Using the data below, show every line where the word "crédito" occurs.

[Difference listings]
* * * * *
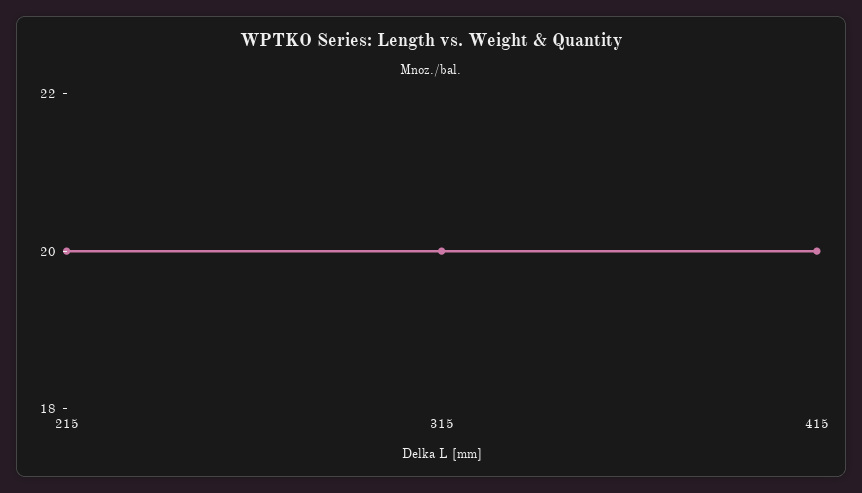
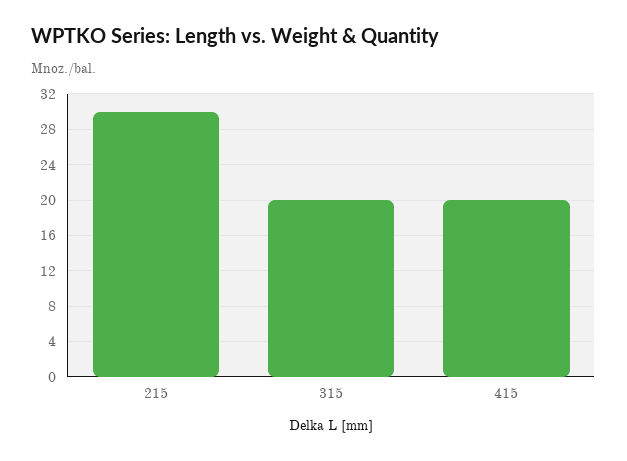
  {
-   "215": 20,
+   "215": 30,
    "315": 20,
    "415": 20
  }

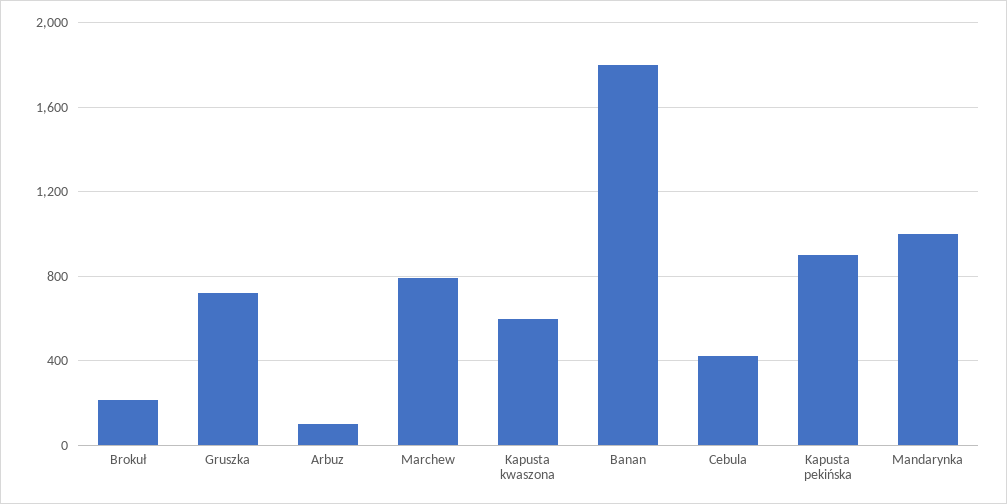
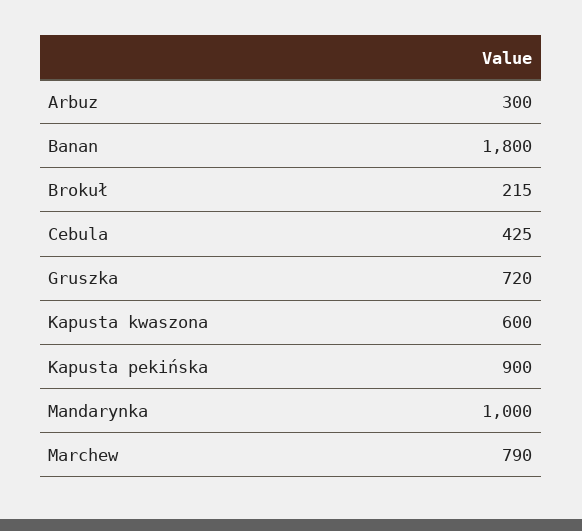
  {
    "Brokuł": 215,
    "Gruszka": 720,
-   "Arbuz": 100,
+   "Arbuz": 300,
    "Marchew": 790,
    "Kapusta kwaszona": 600,
    "Banan": 1800,
    "Cebula": 425,
    "Kapusta pekińska": 900,
    "Mandarynka": 1000
  }

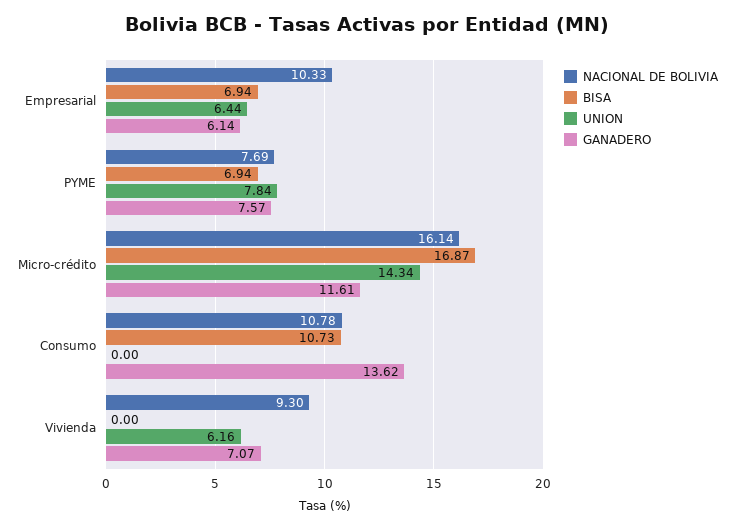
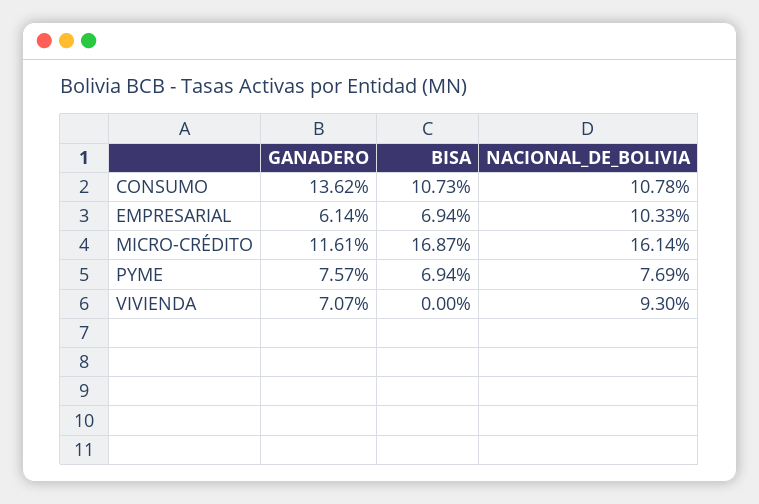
  {
    "NACIONAL DE BOLIVIA": {
      "Empresarial": 10.33,
      "PYME": 7.69,
      "Micro-crédito": 16.14,
      "Consumo": 10.78,
      "Vivienda": 9.3
    },
    "BISA": {
      "Empresarial": 6.94,
      "PYME": 6.94,
      "Micro-crédito": 16.87,
      "Consumo": 10.73,
      "Vivienda": 0
    },
-   "UNION": {
-     "Empresarial": 6.44,
-     "PYME": 7.84,
-     "Micro-crédito": 14.34,
-     "Consumo": 0,
-     "Vivienda": 6.16
-   },
    "GANADERO": {
      "Empresarial": 6.14,
      "PYME": 7.57,
      "Micro-crédito": 11.61,
      "Consumo": 13.62,
      "Vivienda": 7.07
    }
  }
* * * * *
● Reply
      "Micro-crédito": 16.14,
      "Micro-crédito": 16.87,
-     "Micro-crédito": 14.34,
      "Micro-crédito": 11.61,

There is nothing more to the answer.